Pre-surgical osteotomy landmarks 3D distances and post-surgery landmarks distances; [R=right, L=left, R-L=right to left, LMRKS=landmarks, SOF=supraorbital foramen; FZS=Fronto-zygomatic Suture; EC=Ecto-conchion; OR=orbital; FOM=Fronto-rbito-maxilla;]


LMRKS
SOF FZS EC OR FOM
PRE-SURGERY MEASUREMENTS
Mid-sagittal Plane R 29.7 45.1 41.5 19.5 12.2
L 29.4 46.3 43.8 23.7 15.9
R-L 0.3 -1.1 -2.3 -4.2 -3.7
Frankfurt Plane R 32.0 18.7 7.2 2.6 18.5
L 33.8 25.8 8.9 4.3 17.4
R-L -1.8 -7.1 -1.7 -1.7 1.1
Frontal Plane R 56.9 39.7 41.8 56.7 59.4
L 55.9 36.0 38.3 53.7 55.7
R-L 1.0 3.7 3.5 3.0 3.7
POST-SIMULATION MEASUREMENTS
Mid-sagittal Plane R 29.7 45.1 41.5 19.5 8.2
L 24.9 42.9 39.3 18.5 11.0
R-L 4.8 2.2 2.2 1 -2.8
Frankfurt Plane R 32.0 18.7 7.2 2.6 18.5
L 32.1 23.2 6.7 2.7 15.6
R-L -0.1 -4.5 0.5 -0.1 2.9
Frontal Plane R 56.9 39.7 41.8 56.7 59.4
L 59.0 40.4 42.7 56.6 57.5
R-L -2.1 -0.7 -0.9 0.1 1.9


Notes

n1Conflicts of interest. None declared

n2Source of Support: Nil

n3Author contributions: Author(s) declared to fulfill authorship criteria as devised by ICMJE and approved the final version. Authorship declaration form, submitted by the author(s), is available with the editorial office.

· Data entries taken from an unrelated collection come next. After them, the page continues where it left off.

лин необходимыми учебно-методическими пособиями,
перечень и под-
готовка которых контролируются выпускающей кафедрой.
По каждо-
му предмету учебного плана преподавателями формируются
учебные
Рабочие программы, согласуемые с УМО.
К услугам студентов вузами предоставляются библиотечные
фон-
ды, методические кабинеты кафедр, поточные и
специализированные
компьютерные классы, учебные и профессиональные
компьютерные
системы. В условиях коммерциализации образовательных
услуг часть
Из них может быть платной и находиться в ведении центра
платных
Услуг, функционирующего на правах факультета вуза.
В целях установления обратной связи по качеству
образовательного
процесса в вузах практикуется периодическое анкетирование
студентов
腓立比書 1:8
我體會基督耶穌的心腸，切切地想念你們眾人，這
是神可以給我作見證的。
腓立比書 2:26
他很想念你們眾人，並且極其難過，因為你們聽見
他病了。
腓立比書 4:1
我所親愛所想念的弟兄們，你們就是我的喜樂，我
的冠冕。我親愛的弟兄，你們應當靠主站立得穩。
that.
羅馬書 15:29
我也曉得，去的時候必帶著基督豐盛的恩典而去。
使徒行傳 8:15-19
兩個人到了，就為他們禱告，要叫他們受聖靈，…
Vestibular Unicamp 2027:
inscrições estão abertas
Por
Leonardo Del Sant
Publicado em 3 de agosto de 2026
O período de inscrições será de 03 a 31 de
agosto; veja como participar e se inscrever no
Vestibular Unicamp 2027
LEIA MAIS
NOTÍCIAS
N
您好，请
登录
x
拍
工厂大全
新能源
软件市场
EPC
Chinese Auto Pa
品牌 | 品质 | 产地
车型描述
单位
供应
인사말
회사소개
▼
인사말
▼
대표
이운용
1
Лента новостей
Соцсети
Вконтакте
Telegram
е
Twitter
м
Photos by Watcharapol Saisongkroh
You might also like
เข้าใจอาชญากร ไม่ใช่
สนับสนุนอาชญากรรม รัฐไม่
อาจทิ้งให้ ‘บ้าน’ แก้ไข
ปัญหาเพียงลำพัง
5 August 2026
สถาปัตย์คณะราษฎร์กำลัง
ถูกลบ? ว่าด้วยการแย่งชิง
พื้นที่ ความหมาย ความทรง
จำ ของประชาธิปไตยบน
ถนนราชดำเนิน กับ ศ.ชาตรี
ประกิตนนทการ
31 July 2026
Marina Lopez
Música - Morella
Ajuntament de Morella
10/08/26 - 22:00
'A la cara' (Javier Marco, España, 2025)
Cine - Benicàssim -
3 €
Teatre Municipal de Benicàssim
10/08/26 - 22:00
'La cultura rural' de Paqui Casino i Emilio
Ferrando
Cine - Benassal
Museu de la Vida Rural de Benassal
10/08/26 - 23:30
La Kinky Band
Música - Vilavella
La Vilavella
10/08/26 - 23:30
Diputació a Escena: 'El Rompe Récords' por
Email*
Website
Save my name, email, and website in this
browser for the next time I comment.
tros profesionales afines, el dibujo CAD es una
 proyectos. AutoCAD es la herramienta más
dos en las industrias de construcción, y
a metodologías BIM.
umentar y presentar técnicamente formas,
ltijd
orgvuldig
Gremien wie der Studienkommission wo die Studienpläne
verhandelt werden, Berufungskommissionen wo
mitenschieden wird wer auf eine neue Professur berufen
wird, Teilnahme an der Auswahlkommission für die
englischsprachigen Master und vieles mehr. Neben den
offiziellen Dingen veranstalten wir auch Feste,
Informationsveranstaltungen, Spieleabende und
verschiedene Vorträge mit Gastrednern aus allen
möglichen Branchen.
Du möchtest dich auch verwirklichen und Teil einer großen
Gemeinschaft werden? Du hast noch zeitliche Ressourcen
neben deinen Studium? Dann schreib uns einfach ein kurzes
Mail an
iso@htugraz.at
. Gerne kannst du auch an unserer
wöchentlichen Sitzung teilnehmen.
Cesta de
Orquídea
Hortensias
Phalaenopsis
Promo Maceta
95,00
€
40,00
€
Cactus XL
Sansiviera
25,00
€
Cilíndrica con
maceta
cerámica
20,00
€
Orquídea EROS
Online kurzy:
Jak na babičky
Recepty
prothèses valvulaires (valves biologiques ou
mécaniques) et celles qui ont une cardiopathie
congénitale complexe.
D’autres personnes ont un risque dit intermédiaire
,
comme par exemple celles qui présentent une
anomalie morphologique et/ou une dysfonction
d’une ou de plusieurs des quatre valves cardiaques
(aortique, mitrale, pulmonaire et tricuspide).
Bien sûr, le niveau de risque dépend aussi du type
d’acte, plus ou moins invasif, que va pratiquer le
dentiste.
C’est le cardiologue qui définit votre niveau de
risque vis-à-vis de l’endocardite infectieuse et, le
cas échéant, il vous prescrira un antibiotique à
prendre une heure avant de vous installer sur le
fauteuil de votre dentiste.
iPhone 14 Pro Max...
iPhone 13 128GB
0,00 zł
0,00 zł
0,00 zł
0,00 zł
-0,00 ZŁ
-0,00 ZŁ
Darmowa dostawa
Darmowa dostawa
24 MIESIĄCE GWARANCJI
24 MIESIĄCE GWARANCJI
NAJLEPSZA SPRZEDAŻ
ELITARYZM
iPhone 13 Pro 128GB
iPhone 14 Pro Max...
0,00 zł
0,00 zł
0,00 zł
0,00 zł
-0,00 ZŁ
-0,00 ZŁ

n4Consent to Publication: Author(s) declared taking informed written consent for the publication of clinical photographs/material (if any used), from the legal guardian of the patient with an understanding that every effort will be made to conceal the identity of the patient, however it cannot be guaranteed.

Acknowledgments

We thank the Pediatric Radiology Unit for the acquisition of DICOM images, while the Computer-Aided procedures, as well as, the 3D preoperative models were performed by the Department of Industrial Engineering. The Surgical team cared for the MIMICS operations and to speak preoperatively with the young patients’ families.